The dream of being able to buy a product directly from a TV show dates back to the beginning of the new millennium. At industry conferences around the world, executives spoke longingly of a future in which viewers of the then-popular sitcom Friends could see star actress Jennifer Aniston wearing a fashionable sweater, and then, with the push of a button, purchase that very sweater for themselves.
But despite the many technological breakthroughs over the past 15 years, this holy grail of e-commerce is not yet a reality for the vast majority of consumers.
One of the main reasons shoppable video has yet to become a widespread phenomenon is user behaviour. While there are certainly instances where people are so excited by a new product that they are ready to buy it right away, most video viewers want to continue watching their content without interruption. If you’re about to see the resolution of an epic cliffhanger on Scandal or a laugh-out-loud funny video from your favourite YouTuber, purchasing a new pair of shoes may just have to wait a few minutes.
For shoppable video to reach its real potential, marketers and technologists must enable a slightly delayed purchase response.
Next-generation bookmarking is the missing piece
Even if someone isn’t in the shopping state of mind while they’re watching a particular piece of content, there’s great value in creating awareness, excitement, and the opportunity for them to make an informed purchase decision at some point down the road.
Crucial to this philosophy is the development of an idea I like to call “next-generation bookmarking,” or the capability for consumers to see a product in a video and revisit it after they’ve finished watching their content.

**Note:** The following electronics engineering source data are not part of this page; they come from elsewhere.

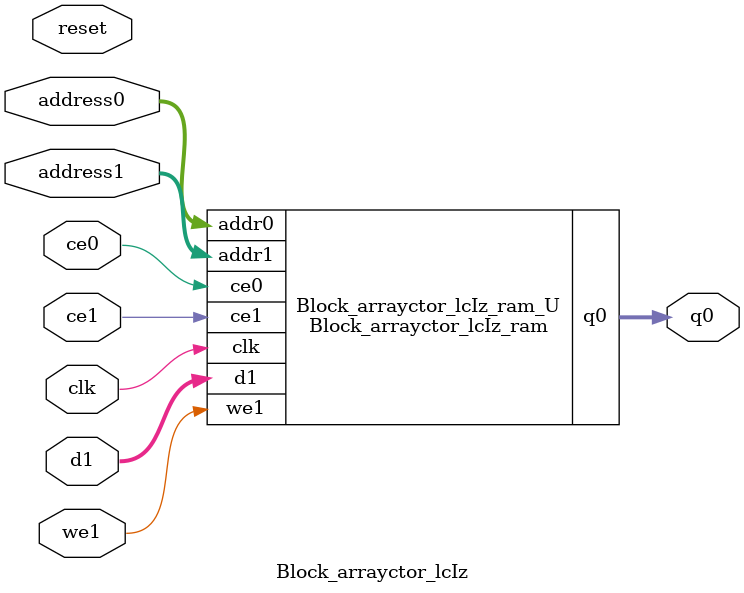
<source format=v>
`timescale 1 ns / 1 ps
module Block_arrayctor_lcIz_ram (addr0, ce0, q0, addr1, ce1, d1, we1,  clk);

parameter DWIDTH = 5;
parameter AWIDTH = 6;
parameter MEM_SIZE = 64;

input[AWIDTH-1:0] addr0;
input ce0;
output reg[DWIDTH-1:0] q0;
input[AWIDTH-1:0] addr1;
input ce1;
input[DWIDTH-1:0] d1;
input we1;
input clk;

(* ram_style = "distributed" *)reg [DWIDTH-1:0] ram[0:MEM_SIZE-1];




always @(posedge clk)  
begin 
    if (ce0) begin
        q0 <= ram[addr0];
    end
end


always @(posedge clk)  
begin 
    if (ce1) begin
        if (we1) 
            ram[addr1] <= d1; 
    end
end


endmodule

`timescale 1 ns / 1 ps
module Block_arrayctor_lcIz(
    reset,
    clk,
    address0,
    ce0,
    q0,
    address1,
    ce1,
    we1,
    d1);

parameter DataWidth = 32'd5;
parameter AddressRange = 32'd64;
parameter AddressWidth = 32'd6;
input reset;
input clk;
input[AddressWidth - 1:0] address0;
input ce0;
output[DataWidth - 1:0] q0;
input[AddressWidth - 1:0] address1;
input ce1;
input we1;
input[DataWidth - 1:0] d1;



Block_arrayctor_lcIz_ram Block_arrayctor_lcIz_ram_U(
    .clk( clk ),
    .addr0( address0 ),
    .ce0( ce0 ),
    .q0( q0 ),
    .addr1( address1 ),
    .ce1( ce1 ),
    .we1( we1 ),
    .d1( d1 ));

endmodule


</source>
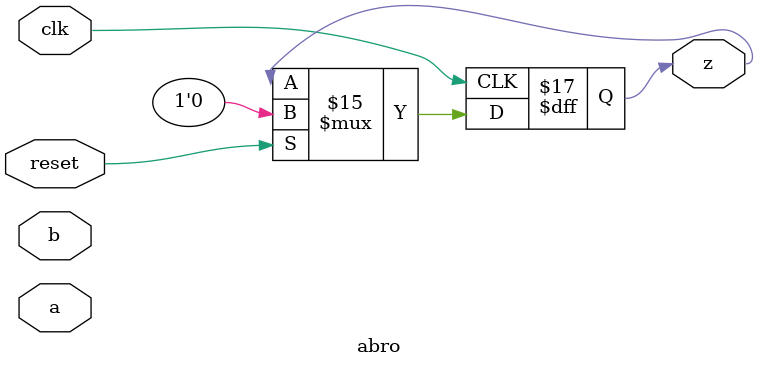
<source format=v>
module abro(
input clk,
input reset,
input a,
input b,
output z );
parameter IDLE = 0,
SA = 1,
SB = 2,
SAB = 3;
reg [1:0] cur_state,next_state;
// The output z is high when 1 is received for signals a and b in any order.
// If cur_state is IDLE and a and b are both high, state changes to SAB
// If cur_state is IDLE, and a is high, state changes to SA
// If cur_state is IDLE, and b is high, state changes to SB
// If cur_state is SA, and b is high, state changes to SAB
// If cur_state is SB, and a is high, state changes to SAB
// If cur_state is SAB, state changes to IDLE
// z is assigned one when cur_state is SAB
always @(posedge clk)
begin
    if (reset) begin
        cur_state <= IDLE;
        next_state <= IDLE;
        z <= 0;
    end else begin
        cur_state <= IDLE;
        next_state <= IDLE;
        if (a) begin
            cur_state <= SA;
        end
        if (b) begin
            cur_state <= SB;
        end
        if (a && b) begin
            cur_state <= SAB;
        end
    end
end
endmodule

</source>
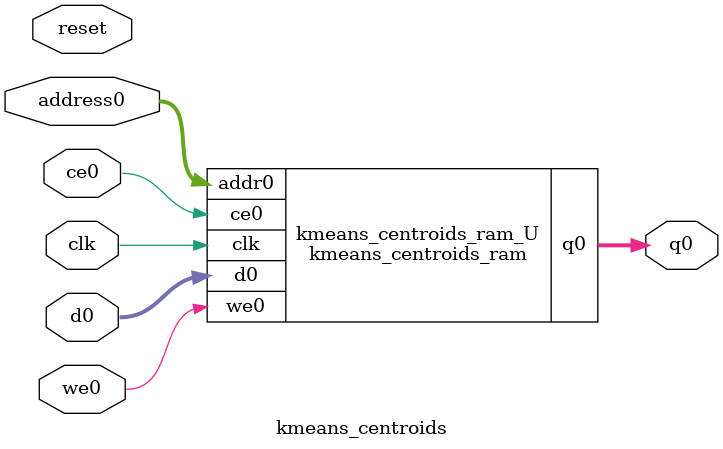
<source format=v>
`timescale 1 ns / 1 ps
module kmeans_centroids_ram (addr0, ce0, d0, we0, q0,  clk);

parameter DWIDTH = 31;
parameter AWIDTH = 20;
parameter MEM_SIZE = 999900;

input[AWIDTH-1:0] addr0;
input ce0;
input[DWIDTH-1:0] d0;
input we0;
output wire[DWIDTH-1:0] q0;
input clk;

(* ram_style = "block" *)reg [DWIDTH-1:0] ram[0:MEM_SIZE-1];
wire [AWIDTH-1:0] addr0_t0; 
reg [AWIDTH-1:0] addr0_t1; 
wire [DWIDTH-1:0] d0_t0; 
wire we0_t0; 
reg [DWIDTH-1:0] d0_t1; 
reg we0_t1; 
reg [DWIDTH-1:0] q0_t0;
reg [DWIDTH-1:0] q0_t1;


assign addr0_t0 = addr0;
assign d0_t0 = d0;
assign we0_t0 = we0;
assign q0 = q0_t1;

always @(posedge clk)  
begin
    if (ce0) 
    begin
        addr0_t1 <= addr0_t0; 
        d0_t1 <= d0_t0;
        we0_t1 <= we0_t0;
        q0_t1 <= q0_t0;
    end
end


always @(posedge clk)  
begin 
    if (ce0) 
    begin
        if (we0_t1) 
        begin 
            ram[addr0_t1] <= d0_t1; 
        end 
        q0_t0 <= ram[addr0_t1];
    end
end


endmodule

`timescale 1 ns / 1 ps
module kmeans_centroids(
    reset,
    clk,
    address0,
    ce0,
    we0,
    d0,
    q0);

parameter DataWidth = 32'd31;
parameter AddressRange = 32'd999900;
parameter AddressWidth = 32'd20;
input reset;
input clk;
input[AddressWidth - 1:0] address0;
input ce0;
input we0;
input[DataWidth - 1:0] d0;
output[DataWidth - 1:0] q0;



kmeans_centroids_ram kmeans_centroids_ram_U(
    .clk( clk ),
    .addr0( address0 ),
    .ce0( ce0 ),
    .we0( we0 ),
    .d0( d0 ),
    .q0( q0 ));

endmodule


</source>
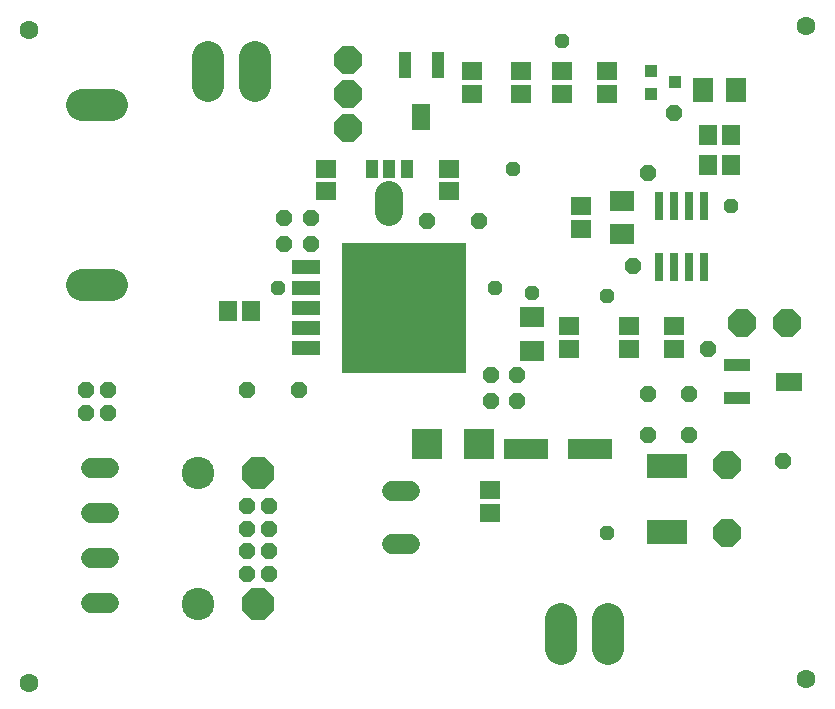
<source format=gts>
G75*
%MOIN*%
%OFA0B0*%
%FSLAX25Y25*%
%IPPOS*%
%LPD*%
%AMOC8*
5,1,8,0,0,1.08239X$1,22.5*
%
%ADD10C,0.06312*%
%ADD11R,0.06706X0.05918*%
%ADD12R,0.05918X0.06706*%
%ADD13R,0.14580X0.07099*%
%ADD14R,0.10249X0.10249*%
%ADD15C,0.09461*%
%ADD16R,0.04134X0.06201*%
%ADD17R,0.04300X0.03900*%
%ADD18R,0.03162X0.09461*%
%ADD19R,0.07898X0.07099*%
%ADD20R,0.07099X0.07898*%
%ADD21R,0.08674X0.04343*%
%ADD22R,0.08674X0.05918*%
%ADD23R,0.13398X0.07887*%
%ADD24R,0.04343X0.08674*%
%ADD25R,0.05918X0.08674*%
%ADD26R,0.07099X0.05918*%
%ADD27C,0.06800*%
%ADD28R,0.05918X0.07099*%
%ADD29R,0.41784X0.43320*%
%ADD30R,0.09300X0.05000*%
%ADD31C,0.10700*%
%ADD32C,0.10800*%
%ADD33C,0.10800*%
%ADD34OC8,0.10800*%
%ADD35OC8,0.09300*%
%ADD36OC8,0.05550*%
%ADD37OC8,0.04762*%
D10*
X0007200Y0007200D03*
X0007200Y0224700D03*
X0265950Y0225950D03*
X0265950Y0008450D03*
D11*
X0160763Y0063785D03*
X0160763Y0071265D03*
X0147200Y0170960D03*
X0147200Y0178440D03*
X0170950Y0203460D03*
X0170950Y0210940D03*
X0106048Y0178411D03*
X0106048Y0170930D03*
D12*
X0080940Y0130950D03*
X0073460Y0130950D03*
X0233460Y0189700D03*
X0240940Y0189700D03*
D13*
X0194080Y0085025D03*
X0172820Y0085025D03*
D14*
X0156974Y0086875D03*
X0139651Y0086875D03*
D15*
X0127200Y0169877D02*
X0127200Y0169877D01*
X0127200Y0163971D01*
X0127200Y0163971D01*
X0127200Y0169877D01*
D16*
X0127200Y0178450D03*
X0121294Y0178450D03*
X0133106Y0178450D03*
D17*
X0214450Y0203500D03*
X0214450Y0211100D03*
X0222450Y0207300D03*
D18*
X0222200Y0166186D03*
X0217200Y0166186D03*
X0227200Y0166186D03*
X0232200Y0166186D03*
X0232200Y0145714D03*
X0227200Y0145714D03*
X0222200Y0145714D03*
X0217200Y0145714D03*
D19*
X0204700Y0156602D03*
X0204700Y0167798D03*
X0174700Y0129048D03*
X0174700Y0117852D03*
D20*
X0231602Y0204700D03*
X0242798Y0204700D03*
D21*
X0242978Y0113037D03*
X0242978Y0102013D03*
D22*
X0260300Y0107525D03*
D23*
X0219700Y0079474D03*
X0219700Y0057426D03*
D24*
X0143312Y0213135D03*
X0132289Y0213135D03*
D25*
X0137800Y0195812D03*
D26*
X0154700Y0203460D03*
X0154700Y0210940D03*
X0184700Y0210940D03*
X0184700Y0203460D03*
X0199700Y0203460D03*
X0199700Y0210940D03*
X0190950Y0165940D03*
X0190950Y0158460D03*
X0187200Y0125940D03*
X0187200Y0118460D03*
X0207200Y0118460D03*
X0207200Y0125940D03*
X0222200Y0125940D03*
X0222200Y0118460D03*
D27*
X0133950Y0070950D02*
X0127950Y0070950D01*
X0127950Y0053450D02*
X0133950Y0053450D01*
X0033802Y0048775D02*
X0027802Y0048775D01*
X0027802Y0033775D02*
X0033802Y0033775D01*
X0033802Y0063775D02*
X0027802Y0063775D01*
X0027802Y0078775D02*
X0033802Y0078775D01*
D28*
X0233460Y0179700D03*
X0240940Y0179700D03*
D29*
X0132200Y0132200D03*
D30*
X0099400Y0132200D03*
X0099400Y0125500D03*
X0099400Y0118800D03*
X0099400Y0138900D03*
X0099400Y0145600D03*
D31*
X0082500Y0206000D02*
X0082500Y0215900D01*
X0066900Y0215900D02*
X0066900Y0206000D01*
X0184400Y0028400D02*
X0184400Y0018500D01*
X0200000Y0018500D02*
X0200000Y0028400D01*
D32*
X0034700Y0139700D02*
X0024700Y0139700D01*
X0024700Y0199700D02*
X0034700Y0199700D01*
D33*
X0063450Y0077200D03*
X0063450Y0033450D03*
D34*
X0083450Y0033450D03*
X0083450Y0077200D03*
D35*
X0113450Y0192200D03*
X0113450Y0203450D03*
X0113450Y0214700D03*
X0244700Y0127200D03*
X0259700Y0127200D03*
X0239700Y0079700D03*
X0239700Y0057200D03*
D36*
X0258450Y0080950D03*
X0227200Y0089700D03*
X0213450Y0089700D03*
X0213450Y0103450D03*
X0227200Y0103450D03*
X0233450Y0118450D03*
X0208450Y0145950D03*
X0213450Y0177200D03*
X0222200Y0197200D03*
X0157200Y0160950D03*
X0139700Y0160950D03*
X0127200Y0163450D03*
X0127200Y0170950D03*
X0100950Y0162200D03*
X0092200Y0162200D03*
X0092200Y0153450D03*
X0100950Y0153450D03*
X0097200Y0104700D03*
X0079700Y0104700D03*
X0079700Y0065950D03*
X0087200Y0065950D03*
X0087200Y0058450D03*
X0079700Y0058450D03*
X0079700Y0050950D03*
X0087200Y0050950D03*
X0087200Y0043450D03*
X0079700Y0043450D03*
X0033450Y0097200D03*
X0033450Y0104700D03*
X0025950Y0104700D03*
X0025950Y0097200D03*
X0160950Y0100950D03*
X0160950Y0109700D03*
X0169700Y0109700D03*
X0169700Y0100950D03*
D37*
X0174700Y0137200D03*
X0162436Y0138814D03*
X0199700Y0135950D03*
X0240950Y0165950D03*
X0184700Y0220950D03*
X0168450Y0178450D03*
X0089995Y0138814D03*
X0199700Y0057200D03*
M02*

</source>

Already, we’ve seen how platforms like Pinterest have helped consumers move from browsing to purchase consideration by giving them a place to store product pages and other content containing goods they might like to buy. The reason these platforms have caught on is that they allow people to bookmark their desired products seamlessly, and without interrupting their browsing and content consumption behaviours. They also provide a choice environment for people to compare the pros and cons of the various items they’ve earmarked.
Still, there’s a significant opportunity to take these bookmarking platforms to the next level by linking them directly to the point of purchase and making it easier to single out individual products from the video content people are consuming. While it’s nice that someone can save a video containing a pair of sunglasses to their Pinterest page, a truly next-generation bookmarking tool would allow the consumer to keep the product itself to a shopping cart where they could purchase it directly — all without leaving the video they were watching.
Many companies would love to be the preferred bookmarking tool for shopping. From aggregators like Pinterest and Lyst to browser extensions like Amazon Assistant and Wikibuy, and the retailers themselves, it’s clear there’s a true need for a seamless integration between the content viewing platform and the “keeper” of precious finds to help streamline the digital shopping experience.
Universal shopping carts, prepare video
Once these next-generation bookmarking tools are in place, the sky is the limit for shoppable video. Due to its unique combination of sight, sound and motion, video allows brands to connect with people on an emotional level that simply isn’t available with display ads and other mediums. And with global retail e-commerce sales set to top $2 trillion this year, web users have never been more comfortable making purchases online.
As you read this, companies like Shoppable and ShopStyle are hard at work building universal shopping carts capable of allowing users to store products from a variety of retailers in a single location one click away from checkout. In the not-too-distant future, consumers will be able to use a single shopping cart for all of their e-commerce activity. All that’s missing is the link between the video content people love and the shopping cart that holds the products they want to buy next.
Indeed, the future of shoppable video is well within our reach. With a slight reimagination of how we consider the format and a few pieces of instrumental technology, marketers will have an unprecedented opportunity to inspire demand, collapse the marketing funnel, and move buyers further along the path to purchase. One day soon, consumers will be able to identify and purchase their favourite actress’s sweater without hassle or delay — whenever they feel comfortable doing so.